:: WORK INSTRUCTION ::
Your answer should consist of each line below that contains the string "knee".

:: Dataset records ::
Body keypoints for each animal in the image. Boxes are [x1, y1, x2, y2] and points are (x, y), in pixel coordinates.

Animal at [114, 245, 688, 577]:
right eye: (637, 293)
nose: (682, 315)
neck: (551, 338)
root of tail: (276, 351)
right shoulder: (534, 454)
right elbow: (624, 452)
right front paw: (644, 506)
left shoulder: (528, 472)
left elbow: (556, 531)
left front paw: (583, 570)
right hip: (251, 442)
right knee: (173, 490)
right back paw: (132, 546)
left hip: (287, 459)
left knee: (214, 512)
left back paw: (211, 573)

--

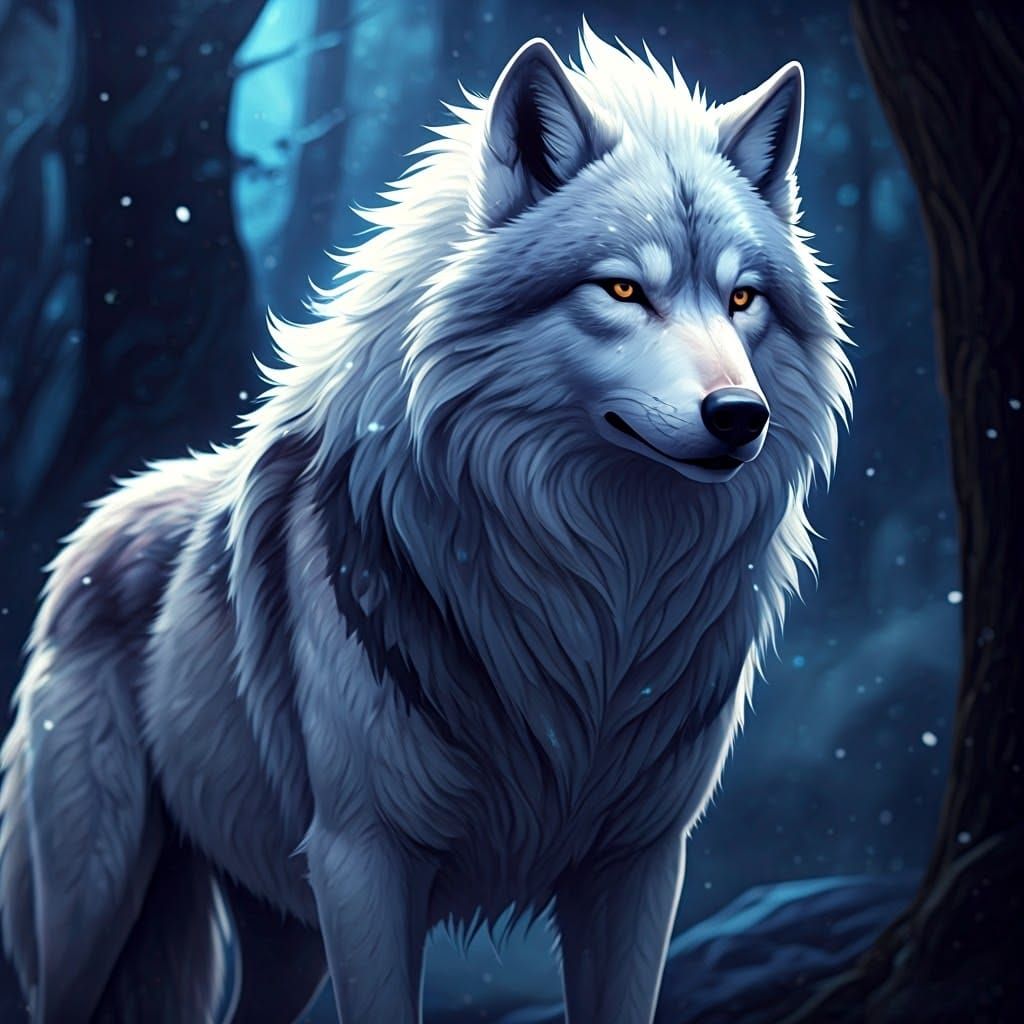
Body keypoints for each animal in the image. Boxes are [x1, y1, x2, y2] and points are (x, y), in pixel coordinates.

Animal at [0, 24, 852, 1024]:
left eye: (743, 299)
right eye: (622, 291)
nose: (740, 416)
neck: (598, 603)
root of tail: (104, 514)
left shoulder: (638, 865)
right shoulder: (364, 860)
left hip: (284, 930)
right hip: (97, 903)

...

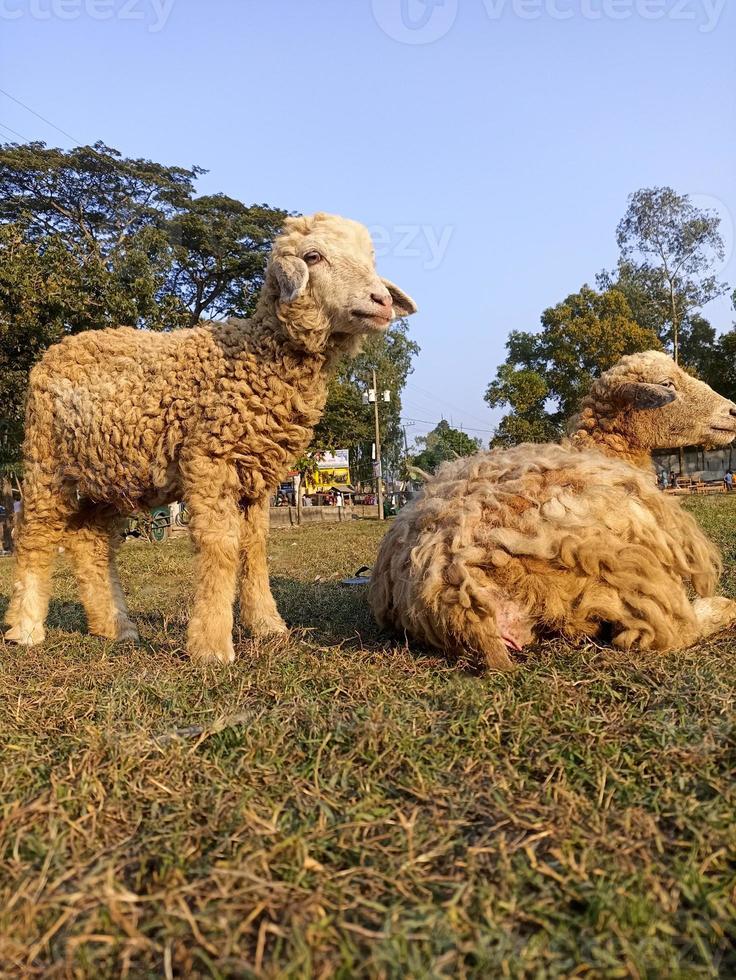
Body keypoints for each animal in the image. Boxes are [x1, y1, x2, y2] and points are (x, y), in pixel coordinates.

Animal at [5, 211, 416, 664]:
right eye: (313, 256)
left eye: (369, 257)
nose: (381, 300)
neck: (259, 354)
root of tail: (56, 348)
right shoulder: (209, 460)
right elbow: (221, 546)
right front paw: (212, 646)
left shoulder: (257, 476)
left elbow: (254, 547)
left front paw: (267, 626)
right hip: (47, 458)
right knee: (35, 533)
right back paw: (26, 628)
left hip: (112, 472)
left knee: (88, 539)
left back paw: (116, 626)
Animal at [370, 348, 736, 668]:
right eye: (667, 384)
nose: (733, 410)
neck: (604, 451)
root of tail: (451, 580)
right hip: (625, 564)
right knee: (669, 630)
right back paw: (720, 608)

:: RESULT BELOW ::
right knee: (173, 490)
left knee: (214, 512)
right knee: (35, 533)
left knee: (88, 539)
right knee: (669, 630)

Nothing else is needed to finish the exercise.